É uma galeria de horrores, as conseqüências do uso dessas substâncias. Em 2001, uma convenção internacional listou 12 químicos , a maioria pesticidas, e pediu a proibição . São os chamados POPs (poluentes orgânicos persistentes), assim definidos porque continuam se acumulando no ambiente, entram na cadeia alimentar de várias espécies – peixes e crustáceos, por exemplo -, e acabam sendo consumidos pelas populações. Ainda existem muitos outros. Conhecidos, como os PCB (policloretos de bifenilas), utilizados em transformadores elétricos e fluídos hidráulicos. Proibidos, mas os equipamentos em uso, continuaram contaminando o mundo, porque persistem na natureza por 40 anos.
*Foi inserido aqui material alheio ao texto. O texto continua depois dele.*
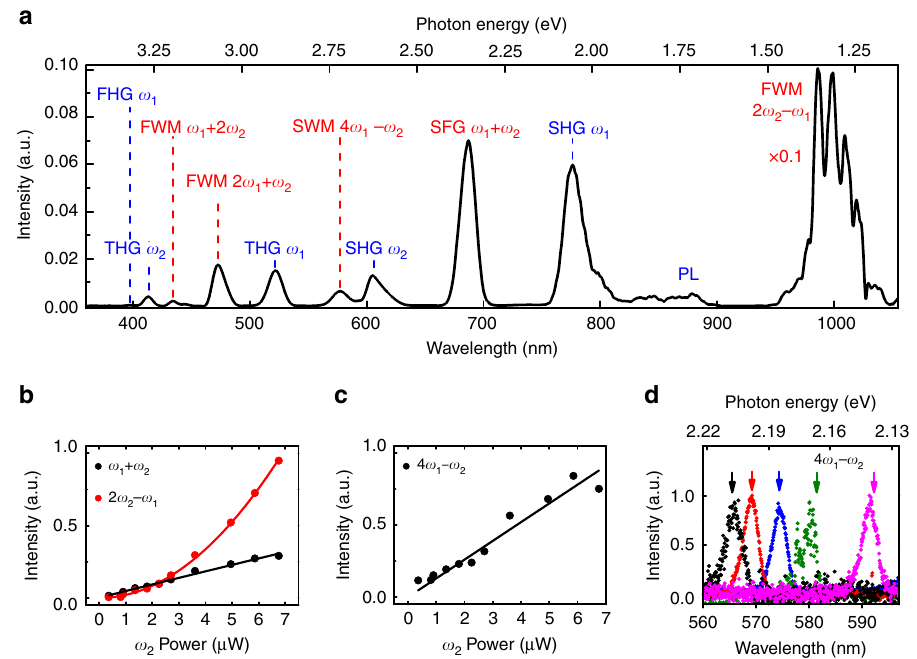
Fig. 2 Frequency mixing in GaAs metasurface. a Spectrum exhibiting eleven nonlinearly generated peaks originating from seven different nonlinear processes when two optical beams at λ 2 ~ 1.24 μ m and λ 1 ~ 1.57 μ m are used to simultaneously pump the GaAs metasurface. Blue labels indicate harmonic generation processes and photoluminescence arising from two-photon absorption that each requires only one pump beam. Red labels indicate frequency mixings that involves both pump beams. b , c Dependence of the sum-frequency generation ð ω 1 þ ω 2 Þ , four-wave mixing ð 2 ω 2 (cid:2) ω 1 Þ , and six-wave mixing (4 ω 1 − ω 2 ) intensities on the power of the ω 2 pump. Both the experimental data (dots) and theoretical fi tting (black line for linear fi tting and red curve for quadratic fi tting) are shown. d Five representative spectra showing the tuning of the normalized six-wave mixing ð 4 ω 1 (cid:2) ω 2 Þ signal when the pump wavelengths are spectrally tuned to λ 2 ~ 1248.7nm, λ 1 ~ 1557.5 nm (black curve); λ 2 ~ 1234.8 nm, λ 1 ~ 1558.6nm (red curve); λ 2 ~ 1211.6 nm, λ 1 ~ 1558.9 nm (blue curve); λ 2 ~1234.9 nm, λ 1 ~ 1581.2 nm (green curve); and λ 2 ~ 1233.7 nm, λ 1 ~ 1600.4 nm (magenta curve). The arrows denote the theoretically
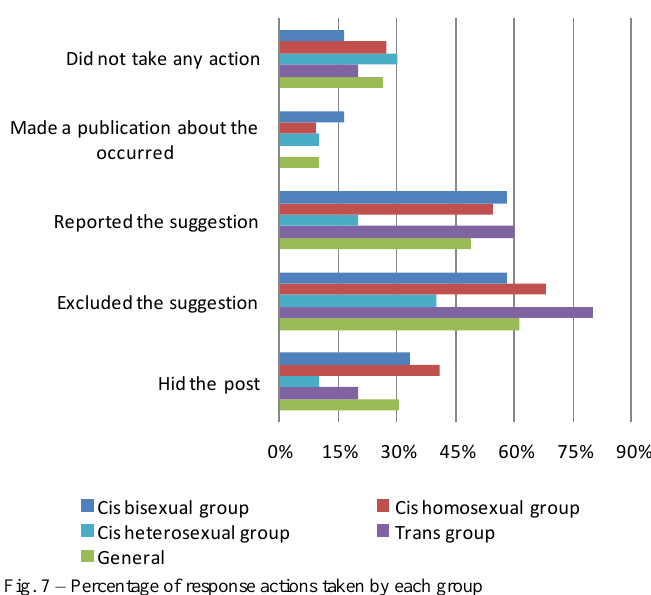
Fig. 6 – Percentage of content type signalized by each group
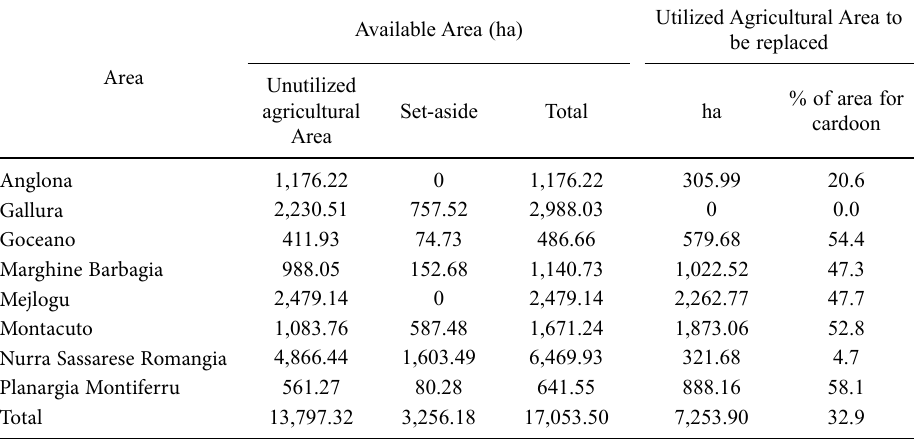
Utilized Agricultural Area to be replaced % of area for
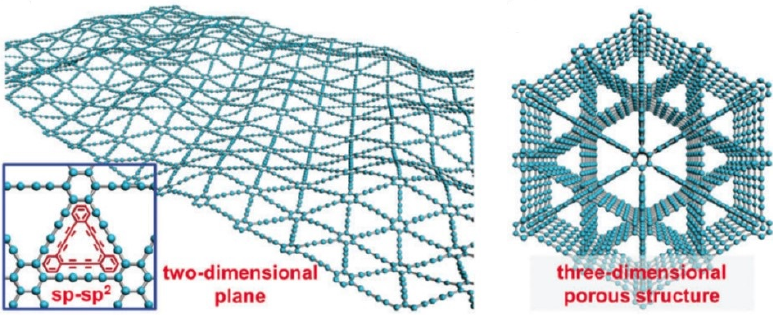
Figure 26. Structural features of graphdiyne (GDY). Reproduced from [98], with permission from the Royal Society of Chemistry, copyright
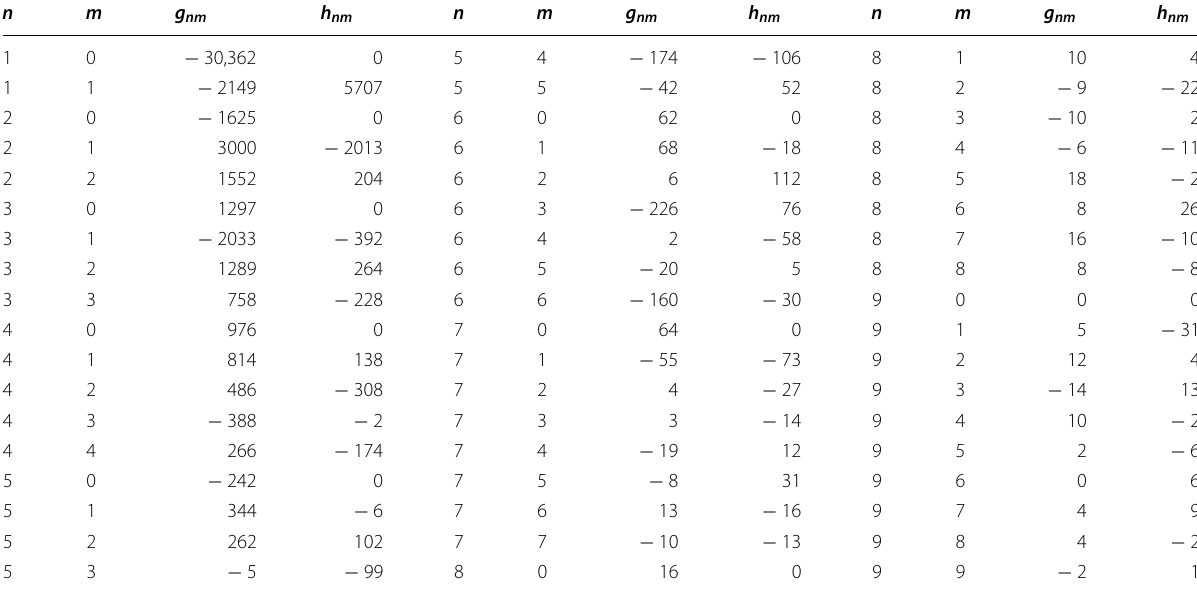
Table 5 Gauss coefficients of the geomagnetic field model at 1964.0 epoch (M-1) based on the measurements from the Kosmos-49 satellite (Dolginov et al. 1967) (the coefficients are listed in three columns)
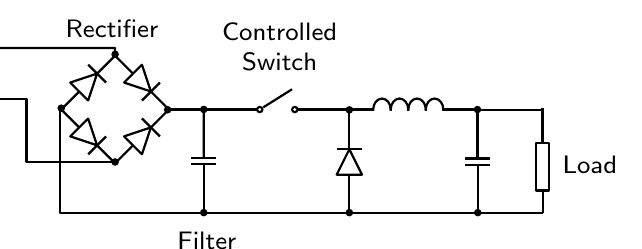
Figure 1. A simplified illustration of the switching regulator principle for AC–DC conversion.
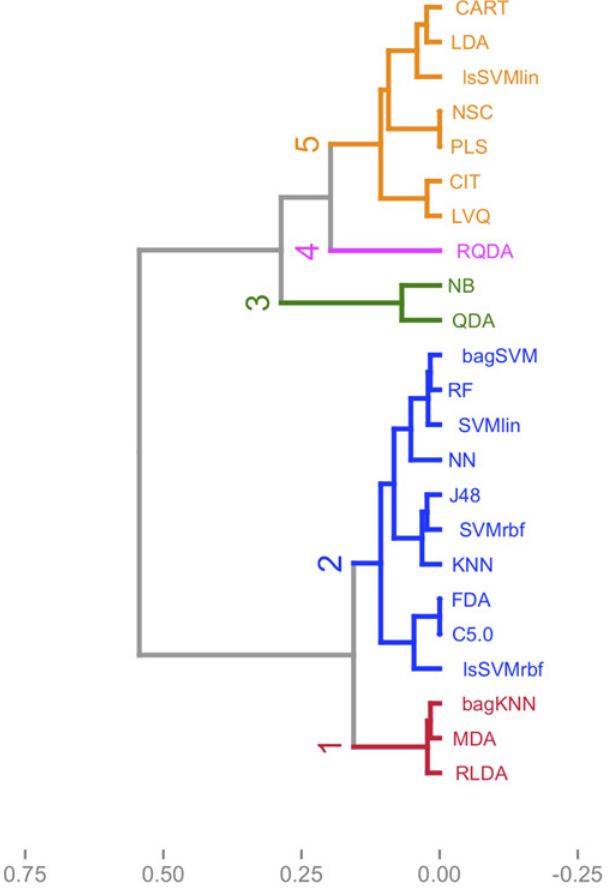
Fig 2. Hierarchical cluster dendrogram. The algorithms used in the study are clustered into five clusters. Cluster 1 and 2 involve the algorithms (RLDA: Robust linear discriminant analysis, bagKNN: Bagged k- nearest neighbors, MDA: Mixture discriminant analysis, KNN: k-Nearest neighbors, SVMrbf: Support vector machines with radial basis function kernel, FDA: Flexible discriminant analysis, J48, C5.0, NN: Neural networks, SVMlin: Support vector machines with linear kernel, lsSVMrbf: Least squares support vector machines with radial basis function kernel, RF: Random forests, bagSVM: Bagged support vector machines), which are loaded on the positive side of the first principal component, and cluster 3 to 5 include the algorithms (LDA: Linear discriminant analysis, lsSVMlin: Least squares support vector machines with linear kernel, NSC: Nearest shrunken centroids, PLS: Partial least squares, QDA: Quadratic discriminant analysis, RQDA: Robust quadratic discriminant analysis, CIT: Conditional inference tree, NB: Na ï ve bayes, LVQ: Learning vector quantization, CART: Classification and regression trees) that are loaded on the negative side of the first principal component.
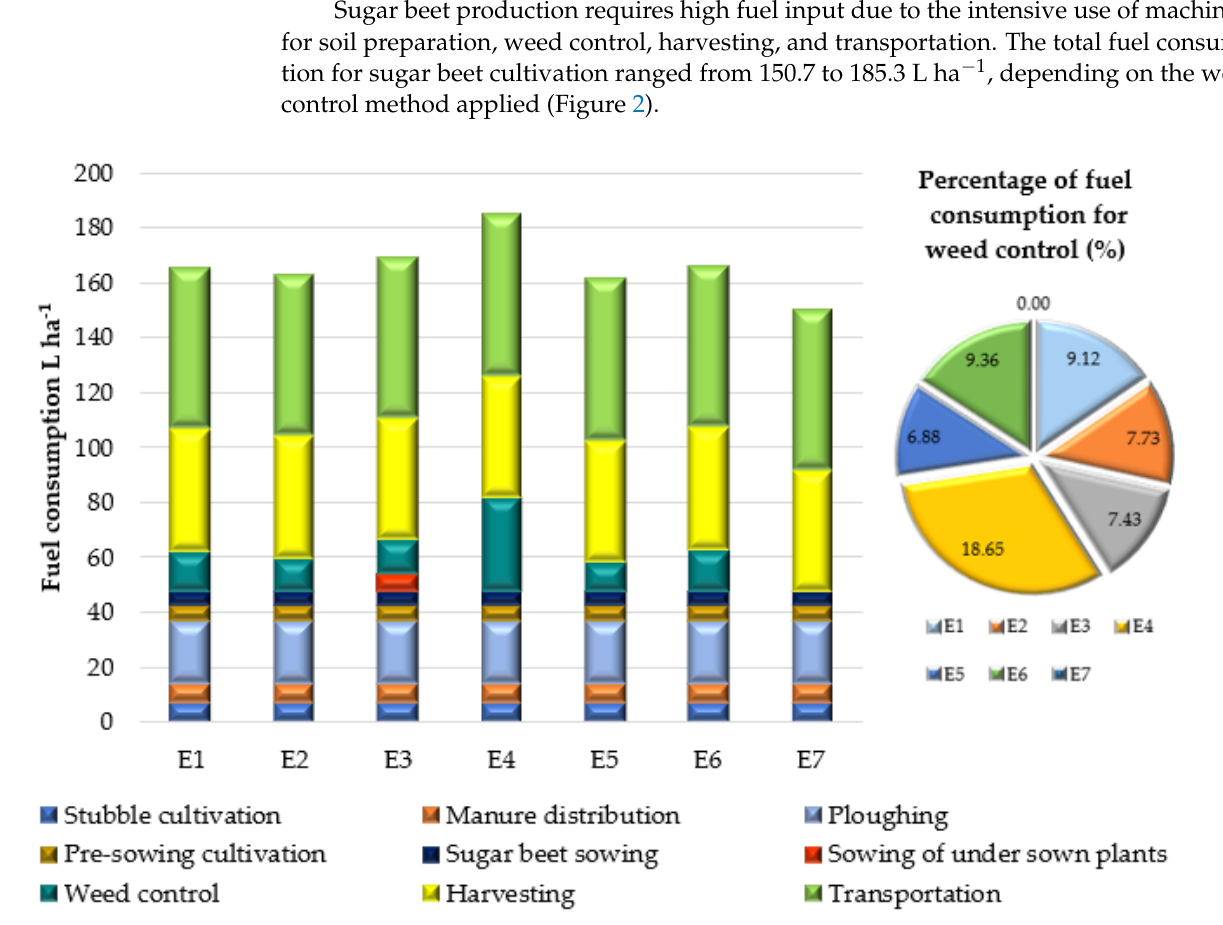
Figure 2. Total fuel consumption of organic sugar beet production using different weed control methods. E1—mechanical weed control (inter-row loosening), E2—mechanical weed control (inter-row cutting and mulching with weeds), E3— smothering weed control (inter-row cutting and mulching with catch crop), E4—thermal weed control (steaming), E5—inter- row loosening (automated), E6—inter-row loosening (robot—diesel powered), and E7—inter-row loosening (robot—electric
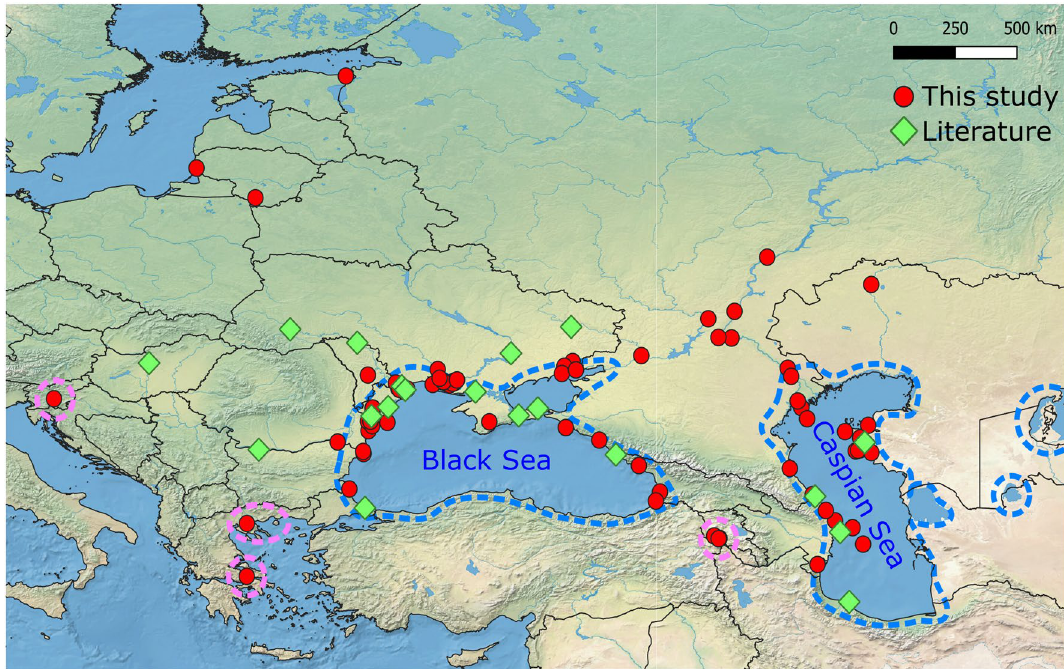
Figure 1. Map of sampling localities. Red dots indicate sampling points from this study while green rhombi indicate literature data. Blue dashed lines indicate the native Ponto-Caspian range. Pink dashed lines indicate areas that contain endemic Ponto-Caspian amphipods which are biogeographically separated from the mother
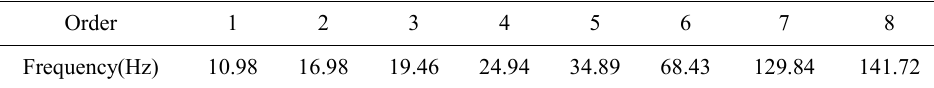
Table 2. Torsional vibration frequency of six-cylinder six-exhaust steam shafting.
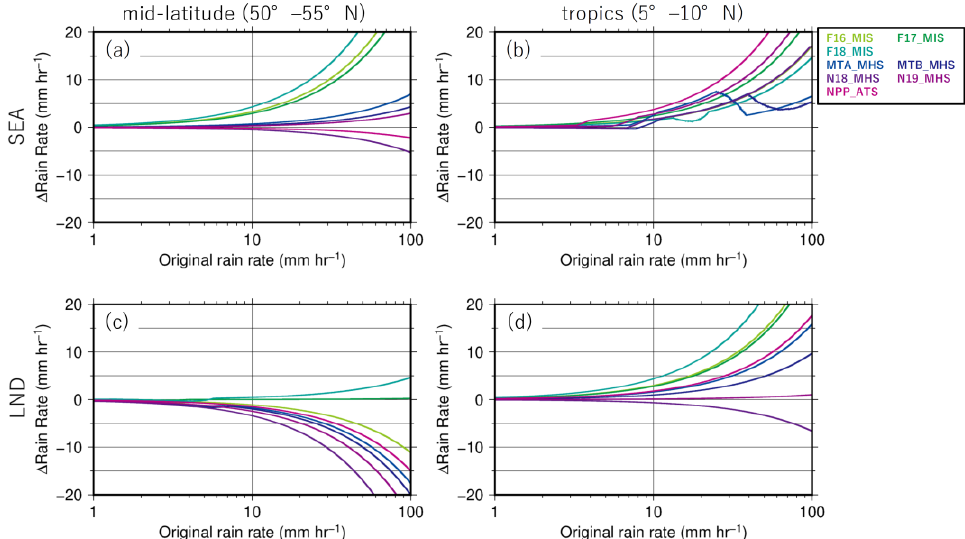
Figure 3. Relationship of the rain rate before the MMN correction ( x -axis) and the rain rate difference from the corrected to uncorrected ( y- axis) MMN. in July 2014 in ( a ) 50° – 55°N and ( b ) 5° – 10°N over ocean. ( c , d ) are the same as ( a , b ) except for over land.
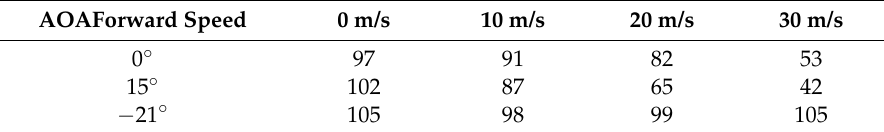
Table 4. Rotational speeds of the lift fan during the transition (rpm).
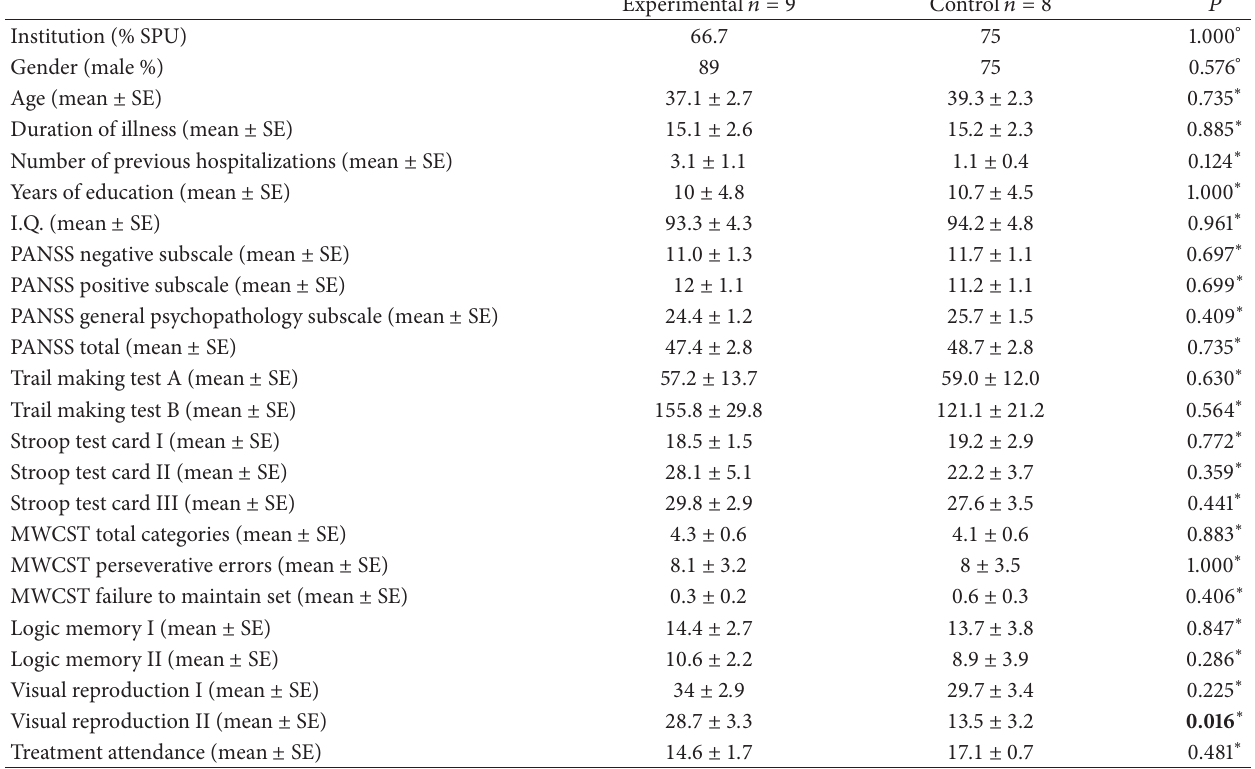
Table 1: Demographic and clinical characteristics at baseline and treatment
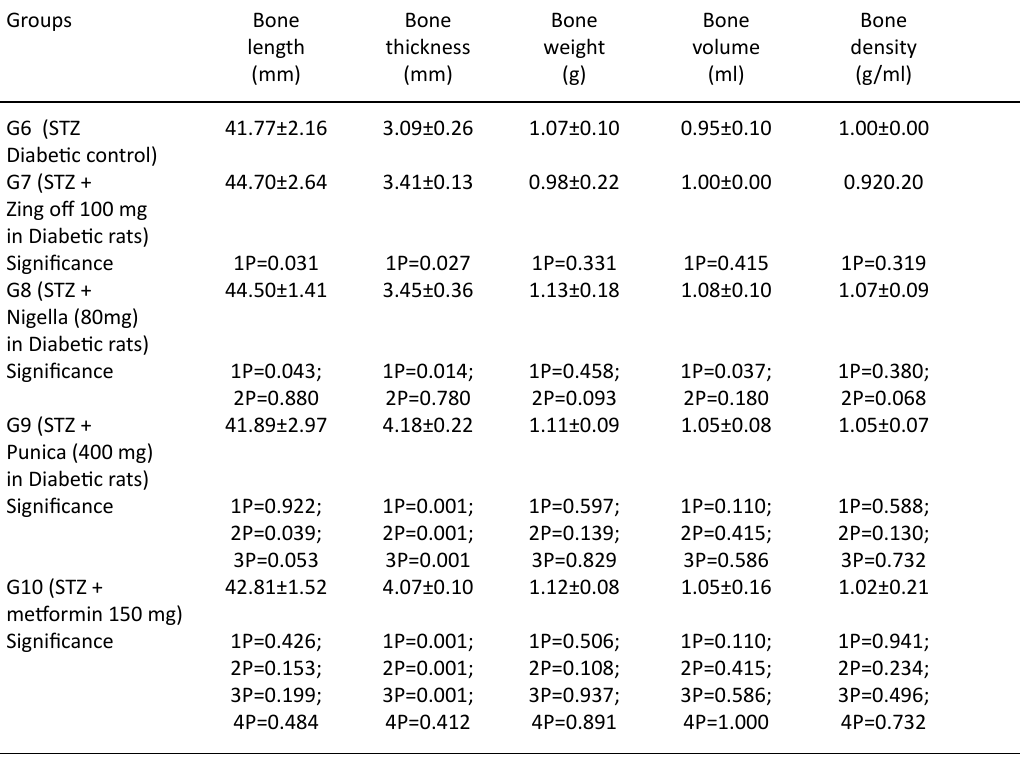
Table 1. Comparison of the Bone Parameters in different studied groups at different days.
E os ftalatos, utilizados em plásticos para fins industriais, médicos e domésticos. Dos metais, além do chumbo, o cádmio, manganês e o mercúrio. O manganês é usado na produção de ferro e aço, eletrodos para solda, tintas e fertilizantes. O mercúrio na indústria de clorosoda, aparelhos de medição, garimpos, agrotóxicos e tintas. E o cádmio em ligas metálicas, solda, pigmentos, estabilizante de plásticos, cinzas de incineradores e chapas galvanizadas.
3 milhões contaminados
O professor João Guimarães dá outro alerta:
- O uso indiscriminado e irresponsável de pesticidas vem colocando uma população maior de trabalhadores rurais sob risco. Koifman et al (2002) demonstram que em alguns estados brasileiros há uma correlação entre o consumo de pesticidas e manifestações endócrinas na população exposta, com efeitos diretos no aparecimento de infertilidade, câncer do testículo, câncer de mama, câncer de próstata e de ovário”. Na Baixada Santista o problema tem proporções assustadoras existem relatórios da Cetesb sobre a população do Estuário de Santos – Cubatão, indica a presença de diversos poluentes disruptores endócrinos nas águas dos rios e do estuário, além da contaminação do solo, em área de antigos lixões.” A Organização Mundial de Saúde calcula, desde o início da década, em três milhões o número de pessoas contaminadas por pesticidas no mundo. Se levarmos em consideração a lista completa dos poluidores tóxicos, esse número se multiplicará muitas vezes. O caso do cloro, subproduto químico usado como base em diversos ramos industriais, é altamente reativo com compostos orgânicos – baseados em carbono. E das substâncias extraídas do petróleo, entre elas, benzeno, etileno e propileno, fontes da indústria de plásticos.
Mistura pirata
As pesquisas sobre disruptores endócrinos não param de crescer, relata ainda, o professor João Guimarães. “Mais e mais produtos químicos vão sendo acrescidos na lista e seus efeitos vão sendo descobertos junto a homens, mulheres e fetos. Não se vê, contudo, qualquer ação efetiva das autoridades em proibir a fabricação, a venda, o uso comercial de centenas de produtos aqui no Brasil. A demora mais uma vez terá como resultado a contaminação de milhões de pessoas e muitos dos casos sequer serão reconhecidos”, diz ele. No Brasil, segundo levantamentos recentes, cerca de dois milhões de brasileiros vivem sob a ameaça de metais pesados, hidrocarbonetos e outros contaminantes. O pior não é isso. Na onda do aumento da população agrícola, agrocombustíveis, procura maior de fertilizantes – preço subiu de 200 dólares a tonelada em abril de 2007 para 700 dólares em abril 2008 (posto em Sinop, no Mato Grosso, 500 Km de Cuiabá). Um levantamento realizado em 2004, pelo engenheiro Elio Lopes dos Santos, representante do Ministério da Saúde, em empresas do interior de São Paulo, que misturam matéria-prima usadas nas fórmulas de fertilizantes, incluindo micronutrientes – metais usados em pequenas quantidades - constatou. Os fabricantes usaram restos de aciarias, metalúrgicas, siderúrgicas e fundições, onde são encontrados metais como magnésio, zinco, cobre e ferro (necessários ao solo), mas também cádmio e chumbo, altamente tóxicos. Uma questão de redução de custos de produção. Fazem isso com sal mineral de bovinos, usam fosfato agrícola, como fonte de fósforo, que é mais barato.
O progresso da civilização envolve uma imensa montanha de lixo, cada vez aumenta mais. E uma dose minúscula de veneno, que pinga diariamente nas nossos veias.